Biden’s signature social spending plan—costing $1.75 trillion—moved closer to a final vote on Thursday but House Speaker Nancy Pelosi (D-Calif.) and other lawmakers said Thursday they would only proceed to a final vote on the bill “as soon as” CBO released its final budget estimates for review by House members.
The White House welcomed the CBO’s report Thursday, calling it “good news for Democrats,” despite the worse-than-expected findings, CBS reports.
Treasury Secretary Janet Yellen also welcomed the CBO’s analysis, noting that, “the combination of CBO’s scores over the last week, the Joint Committee on Taxation estimates, and Treasury analysis, make it clear that Build Back Better is fully paid for, and in fact will reduce our nation’s debt over time by generating more than $2 trillion through reforms that ask the wealthiest Americans and large corporations to pay their fair share.”

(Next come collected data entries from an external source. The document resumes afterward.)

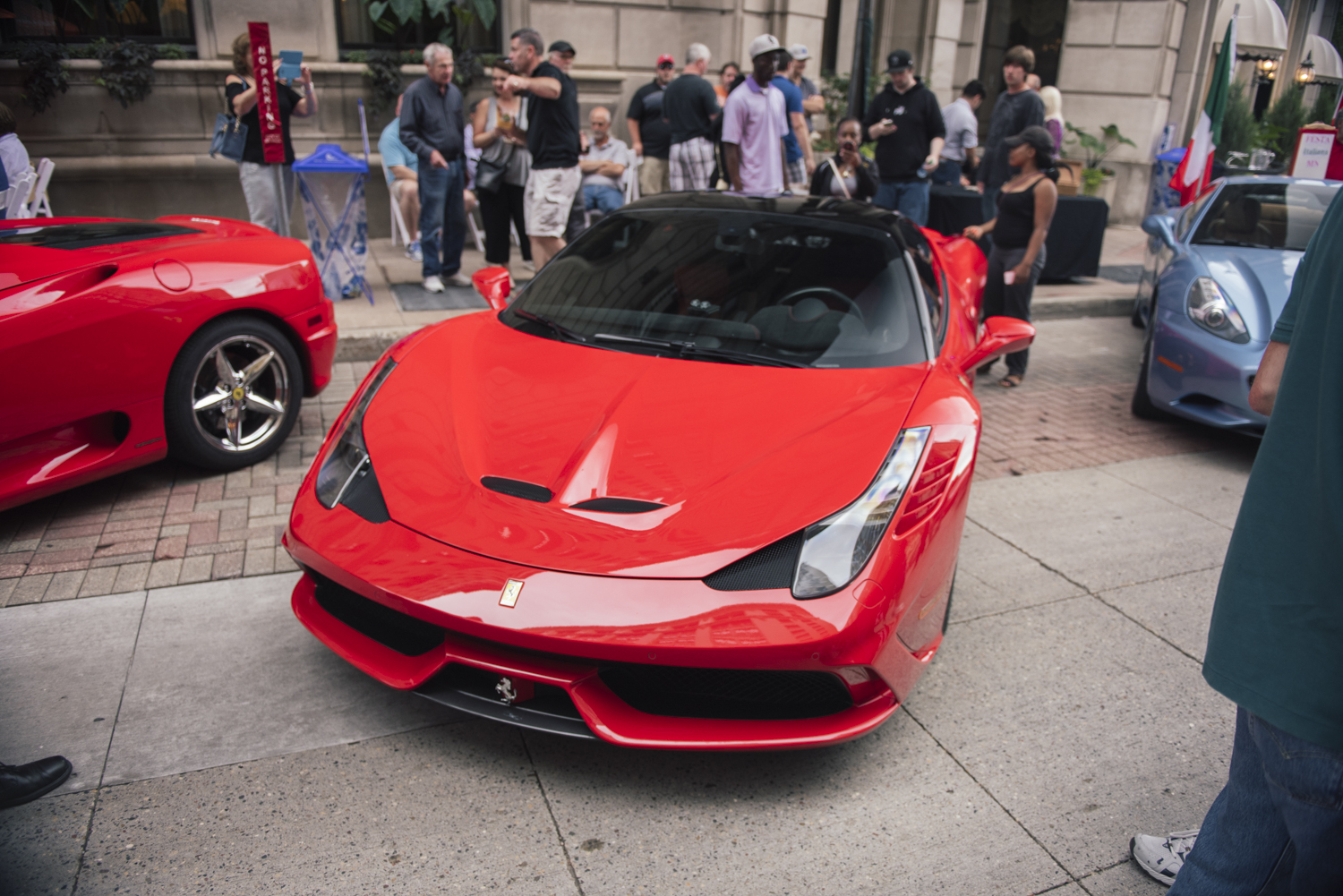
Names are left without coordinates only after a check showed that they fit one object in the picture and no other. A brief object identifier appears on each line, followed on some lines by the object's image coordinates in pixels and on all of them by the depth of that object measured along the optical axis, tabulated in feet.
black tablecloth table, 30.58
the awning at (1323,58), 51.65
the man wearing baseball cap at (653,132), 30.60
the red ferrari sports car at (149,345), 10.97
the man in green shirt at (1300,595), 4.35
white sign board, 28.58
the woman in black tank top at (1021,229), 19.54
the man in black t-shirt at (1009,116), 27.17
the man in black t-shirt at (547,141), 21.89
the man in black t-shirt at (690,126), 25.75
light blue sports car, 16.90
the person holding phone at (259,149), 21.33
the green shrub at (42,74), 26.68
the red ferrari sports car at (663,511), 7.30
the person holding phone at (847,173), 23.76
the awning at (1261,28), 47.39
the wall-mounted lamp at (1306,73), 53.83
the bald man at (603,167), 30.30
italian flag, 31.81
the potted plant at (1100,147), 48.24
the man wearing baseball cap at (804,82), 32.45
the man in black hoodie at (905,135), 26.05
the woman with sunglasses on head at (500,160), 23.49
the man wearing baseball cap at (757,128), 23.67
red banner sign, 20.22
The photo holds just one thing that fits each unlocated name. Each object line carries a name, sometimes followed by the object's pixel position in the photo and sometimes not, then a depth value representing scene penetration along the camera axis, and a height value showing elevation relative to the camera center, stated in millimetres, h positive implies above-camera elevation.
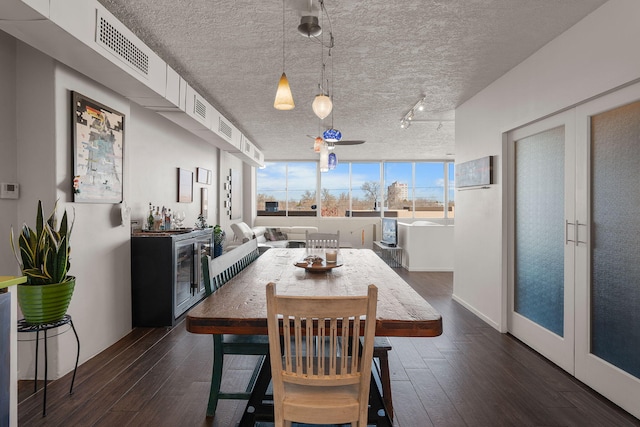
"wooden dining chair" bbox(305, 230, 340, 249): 4230 -342
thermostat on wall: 2488 +152
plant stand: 2158 -688
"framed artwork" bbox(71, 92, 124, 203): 2795 +504
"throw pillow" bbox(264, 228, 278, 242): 8570 -551
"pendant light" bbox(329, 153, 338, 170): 4530 +629
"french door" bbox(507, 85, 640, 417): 2260 -242
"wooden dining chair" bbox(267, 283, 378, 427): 1317 -592
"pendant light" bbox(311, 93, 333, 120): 2441 +706
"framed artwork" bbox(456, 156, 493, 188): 3885 +437
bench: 2066 -753
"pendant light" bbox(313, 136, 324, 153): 3911 +729
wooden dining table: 1527 -443
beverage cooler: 3678 -664
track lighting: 4481 +1286
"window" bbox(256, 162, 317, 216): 9984 +630
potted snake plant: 2184 -382
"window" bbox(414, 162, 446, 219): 9797 +528
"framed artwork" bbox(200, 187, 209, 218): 6035 +159
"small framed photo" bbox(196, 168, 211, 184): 5816 +595
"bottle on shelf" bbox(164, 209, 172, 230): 4328 -111
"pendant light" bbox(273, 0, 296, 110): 2213 +693
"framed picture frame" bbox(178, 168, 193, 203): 5086 +371
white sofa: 6996 -515
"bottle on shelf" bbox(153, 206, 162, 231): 4109 -115
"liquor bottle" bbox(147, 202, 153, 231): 4074 -113
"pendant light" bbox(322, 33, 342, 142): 3352 +692
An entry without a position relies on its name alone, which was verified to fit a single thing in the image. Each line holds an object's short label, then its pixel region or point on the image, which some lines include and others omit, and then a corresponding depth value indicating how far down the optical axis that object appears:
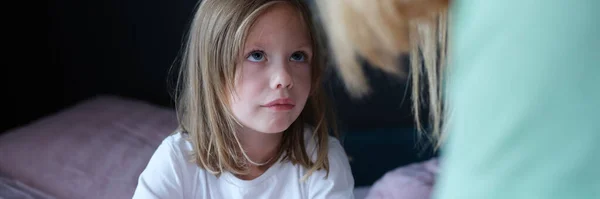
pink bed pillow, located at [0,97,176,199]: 1.89
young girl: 1.53
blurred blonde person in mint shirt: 0.91
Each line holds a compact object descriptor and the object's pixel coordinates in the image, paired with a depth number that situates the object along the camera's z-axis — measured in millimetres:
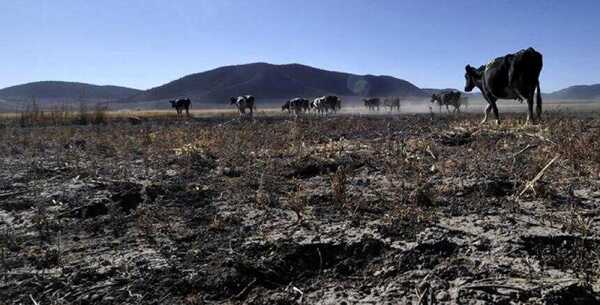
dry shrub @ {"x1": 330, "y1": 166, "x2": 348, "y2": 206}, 4934
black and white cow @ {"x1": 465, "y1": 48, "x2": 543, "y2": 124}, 9562
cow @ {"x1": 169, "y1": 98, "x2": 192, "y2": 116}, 35656
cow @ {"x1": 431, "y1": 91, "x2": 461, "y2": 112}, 36531
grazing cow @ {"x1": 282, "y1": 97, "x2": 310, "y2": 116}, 39031
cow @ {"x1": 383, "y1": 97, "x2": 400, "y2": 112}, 48500
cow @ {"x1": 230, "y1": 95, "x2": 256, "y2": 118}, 35844
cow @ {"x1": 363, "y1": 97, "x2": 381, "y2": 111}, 51194
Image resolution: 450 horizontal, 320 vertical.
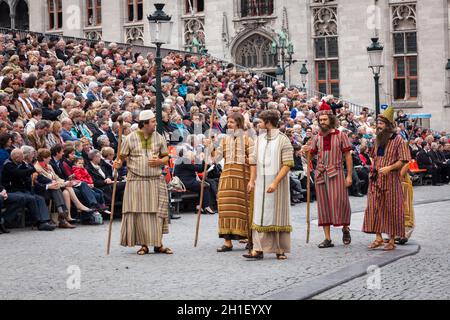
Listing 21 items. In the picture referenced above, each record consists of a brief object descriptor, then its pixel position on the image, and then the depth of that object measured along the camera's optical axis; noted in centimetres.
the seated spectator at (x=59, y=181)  1656
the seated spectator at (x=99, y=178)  1783
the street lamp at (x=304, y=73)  4178
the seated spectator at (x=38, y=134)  1708
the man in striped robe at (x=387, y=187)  1302
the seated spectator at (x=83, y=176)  1736
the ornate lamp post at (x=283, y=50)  4041
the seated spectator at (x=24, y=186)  1588
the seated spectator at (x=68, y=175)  1708
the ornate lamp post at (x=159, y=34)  1764
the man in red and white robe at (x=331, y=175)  1345
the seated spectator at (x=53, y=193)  1636
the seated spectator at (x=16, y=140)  1658
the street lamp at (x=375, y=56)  2355
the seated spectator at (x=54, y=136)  1753
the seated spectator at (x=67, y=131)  1805
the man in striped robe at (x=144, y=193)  1274
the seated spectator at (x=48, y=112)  1886
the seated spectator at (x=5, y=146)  1603
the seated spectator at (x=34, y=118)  1730
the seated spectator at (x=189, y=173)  1955
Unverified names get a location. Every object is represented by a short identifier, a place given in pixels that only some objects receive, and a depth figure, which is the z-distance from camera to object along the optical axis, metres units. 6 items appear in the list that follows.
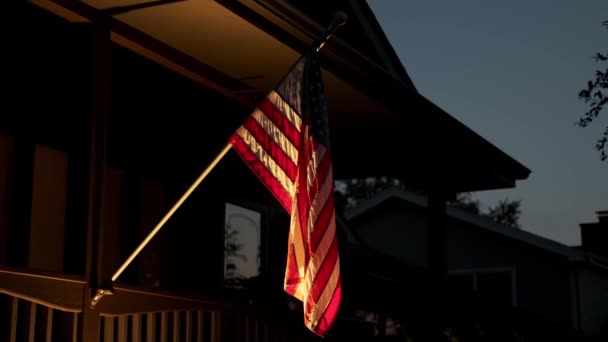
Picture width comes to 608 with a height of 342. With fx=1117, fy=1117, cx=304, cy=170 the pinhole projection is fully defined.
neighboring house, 29.03
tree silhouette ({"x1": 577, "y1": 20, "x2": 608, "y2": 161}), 15.34
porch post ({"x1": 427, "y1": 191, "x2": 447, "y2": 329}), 12.99
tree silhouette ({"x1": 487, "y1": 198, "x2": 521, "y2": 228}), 63.28
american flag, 7.36
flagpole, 7.30
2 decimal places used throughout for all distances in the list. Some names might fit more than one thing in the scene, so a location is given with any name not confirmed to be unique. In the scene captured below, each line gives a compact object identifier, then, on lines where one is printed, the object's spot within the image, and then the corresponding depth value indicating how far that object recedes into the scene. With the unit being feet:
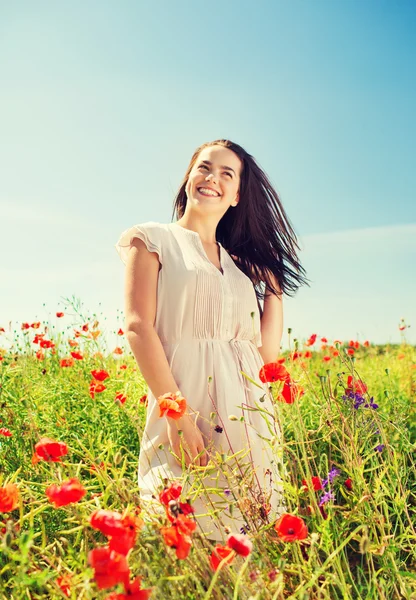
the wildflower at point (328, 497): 5.77
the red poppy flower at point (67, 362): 13.52
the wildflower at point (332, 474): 5.95
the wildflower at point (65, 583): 5.02
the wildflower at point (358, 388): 7.17
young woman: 7.07
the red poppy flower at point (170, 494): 4.63
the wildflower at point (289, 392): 6.08
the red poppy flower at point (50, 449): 4.75
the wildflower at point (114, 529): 3.79
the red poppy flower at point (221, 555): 4.26
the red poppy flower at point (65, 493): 4.19
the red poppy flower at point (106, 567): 3.70
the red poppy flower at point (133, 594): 3.84
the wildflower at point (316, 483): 6.20
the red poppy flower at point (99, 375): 9.21
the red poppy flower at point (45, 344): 14.78
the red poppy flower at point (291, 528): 4.57
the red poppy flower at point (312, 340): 15.88
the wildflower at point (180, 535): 4.15
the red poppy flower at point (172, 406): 5.38
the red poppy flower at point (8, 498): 4.67
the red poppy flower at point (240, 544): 3.99
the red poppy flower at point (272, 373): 6.02
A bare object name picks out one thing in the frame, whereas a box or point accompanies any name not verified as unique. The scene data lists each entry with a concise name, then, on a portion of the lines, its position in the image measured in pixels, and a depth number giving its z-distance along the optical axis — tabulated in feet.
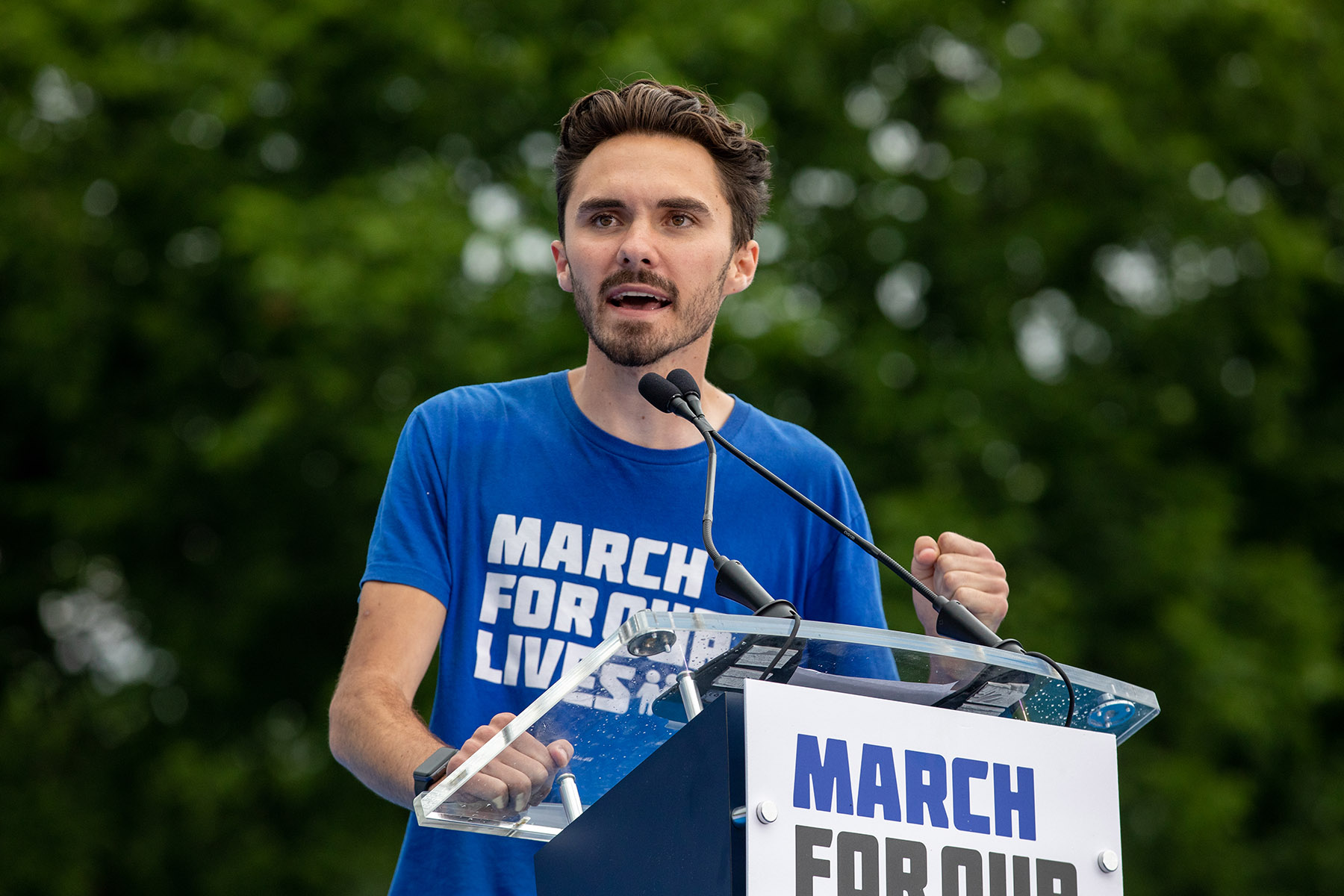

“A particularly salient aspect of the revenue raised by the legislation is a historic investment in the IRS to crack down on high-earners who avoid paying the taxes that they owe, which Treasury estimates would generate at least $400 billion in additional revenue,” the Treasury Secretary said in a statement published Thursday.
Meanwhile, the Joint Committee on Taxation earlier this month estimated the bill would raise about $1.5 trillion in revenue although its analysis did not include how much tax enforcement provisions would generate.